Mike squinted at me, obviously confused by the question.

“No one ever asks me my mother’s name,” I explained. “It makes telling people she’s dead so vague. Like it’s this thing that happened, but …”

“… Maybe you just imagined it,” he said, filling in the gaps of my explanation. “I’m forty-one. My mom’s been dead for longer than I knew her alive. Sometimes it feels like she’s just a sentence in my biography. Like my publicist made her up.”

“Exactly,” I said. “You should tell people her name when you talk about her. It makes her more real.”

“I don’t talk about her. I mean, I never talk about her with women I’ve slept—” He didn’t finish that sentence. Just stopped and said, “Her name was Delores.”

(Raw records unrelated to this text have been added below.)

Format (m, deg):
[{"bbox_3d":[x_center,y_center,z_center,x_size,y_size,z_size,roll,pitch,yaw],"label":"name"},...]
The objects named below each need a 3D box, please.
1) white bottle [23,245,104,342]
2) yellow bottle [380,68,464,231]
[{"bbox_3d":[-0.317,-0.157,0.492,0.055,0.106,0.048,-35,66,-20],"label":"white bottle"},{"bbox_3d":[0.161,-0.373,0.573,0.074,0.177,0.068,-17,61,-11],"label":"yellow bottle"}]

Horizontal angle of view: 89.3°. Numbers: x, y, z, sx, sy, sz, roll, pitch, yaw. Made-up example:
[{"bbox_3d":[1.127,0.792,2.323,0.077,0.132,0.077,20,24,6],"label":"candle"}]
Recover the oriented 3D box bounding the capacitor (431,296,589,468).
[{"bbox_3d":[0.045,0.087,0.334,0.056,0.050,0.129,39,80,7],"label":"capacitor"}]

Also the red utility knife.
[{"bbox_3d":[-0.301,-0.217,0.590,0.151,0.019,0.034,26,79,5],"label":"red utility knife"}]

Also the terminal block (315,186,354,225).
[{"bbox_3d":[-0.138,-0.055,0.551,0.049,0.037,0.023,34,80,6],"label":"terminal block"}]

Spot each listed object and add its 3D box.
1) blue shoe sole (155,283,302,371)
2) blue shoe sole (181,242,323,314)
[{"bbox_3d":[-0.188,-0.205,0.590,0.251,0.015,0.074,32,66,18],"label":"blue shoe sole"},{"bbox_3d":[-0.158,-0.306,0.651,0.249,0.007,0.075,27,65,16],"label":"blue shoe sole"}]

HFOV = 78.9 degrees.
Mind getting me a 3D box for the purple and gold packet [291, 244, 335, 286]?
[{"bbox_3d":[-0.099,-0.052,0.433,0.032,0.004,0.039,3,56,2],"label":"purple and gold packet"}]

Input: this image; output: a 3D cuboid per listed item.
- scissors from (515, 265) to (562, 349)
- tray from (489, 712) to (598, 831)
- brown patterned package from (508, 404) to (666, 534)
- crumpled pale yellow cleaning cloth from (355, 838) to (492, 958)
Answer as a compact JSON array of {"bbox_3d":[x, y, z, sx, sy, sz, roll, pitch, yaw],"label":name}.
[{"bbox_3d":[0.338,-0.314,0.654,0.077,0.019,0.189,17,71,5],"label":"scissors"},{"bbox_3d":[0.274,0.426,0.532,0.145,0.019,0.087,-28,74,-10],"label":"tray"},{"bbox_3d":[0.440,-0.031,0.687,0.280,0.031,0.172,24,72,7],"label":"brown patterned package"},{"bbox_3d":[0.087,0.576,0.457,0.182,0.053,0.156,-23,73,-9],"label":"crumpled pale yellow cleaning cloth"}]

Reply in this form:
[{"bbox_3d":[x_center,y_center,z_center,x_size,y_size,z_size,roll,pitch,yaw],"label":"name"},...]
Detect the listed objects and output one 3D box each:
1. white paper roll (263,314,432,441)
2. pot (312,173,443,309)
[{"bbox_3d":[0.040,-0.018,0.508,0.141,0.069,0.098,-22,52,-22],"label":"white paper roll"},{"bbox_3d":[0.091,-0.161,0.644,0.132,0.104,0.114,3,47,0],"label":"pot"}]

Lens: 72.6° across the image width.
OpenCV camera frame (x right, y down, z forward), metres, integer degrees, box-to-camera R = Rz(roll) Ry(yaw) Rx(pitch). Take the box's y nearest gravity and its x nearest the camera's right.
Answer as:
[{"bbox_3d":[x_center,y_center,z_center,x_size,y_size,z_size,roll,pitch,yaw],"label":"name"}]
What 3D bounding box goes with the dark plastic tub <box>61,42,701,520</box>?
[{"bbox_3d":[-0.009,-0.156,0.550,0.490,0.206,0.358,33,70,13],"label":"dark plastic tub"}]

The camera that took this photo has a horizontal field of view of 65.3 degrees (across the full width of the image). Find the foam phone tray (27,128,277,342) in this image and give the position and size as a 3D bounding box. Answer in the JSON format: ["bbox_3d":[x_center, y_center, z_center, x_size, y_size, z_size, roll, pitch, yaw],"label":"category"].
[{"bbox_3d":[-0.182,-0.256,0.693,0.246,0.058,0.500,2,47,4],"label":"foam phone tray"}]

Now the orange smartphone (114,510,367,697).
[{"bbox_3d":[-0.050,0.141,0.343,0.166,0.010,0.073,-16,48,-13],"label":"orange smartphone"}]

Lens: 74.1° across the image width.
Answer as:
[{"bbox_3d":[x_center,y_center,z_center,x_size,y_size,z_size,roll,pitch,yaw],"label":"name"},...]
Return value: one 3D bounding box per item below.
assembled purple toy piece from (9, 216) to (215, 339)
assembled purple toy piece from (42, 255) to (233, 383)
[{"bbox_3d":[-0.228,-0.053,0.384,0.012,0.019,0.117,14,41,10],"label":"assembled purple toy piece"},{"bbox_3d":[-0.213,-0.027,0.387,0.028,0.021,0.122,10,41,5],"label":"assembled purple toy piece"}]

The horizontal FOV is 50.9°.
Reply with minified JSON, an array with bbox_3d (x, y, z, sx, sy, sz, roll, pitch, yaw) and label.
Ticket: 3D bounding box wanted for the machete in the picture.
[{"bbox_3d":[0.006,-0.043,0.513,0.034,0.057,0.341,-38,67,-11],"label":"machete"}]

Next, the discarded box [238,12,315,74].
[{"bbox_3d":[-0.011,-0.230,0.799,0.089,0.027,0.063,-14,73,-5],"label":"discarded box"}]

“I’m sorry Delores died on you. That sucks,” I said.

“I’m sorry Valerie died on you,” he said. “She was my favorite part of your script.”

We looked at each other, me so unused to hearing my mother’s name come out of anyone’s mouth. Even Caleb and I hadn’t talked about her much. I had told him she had died in a car accident when I was twenty on our second official date and that was it.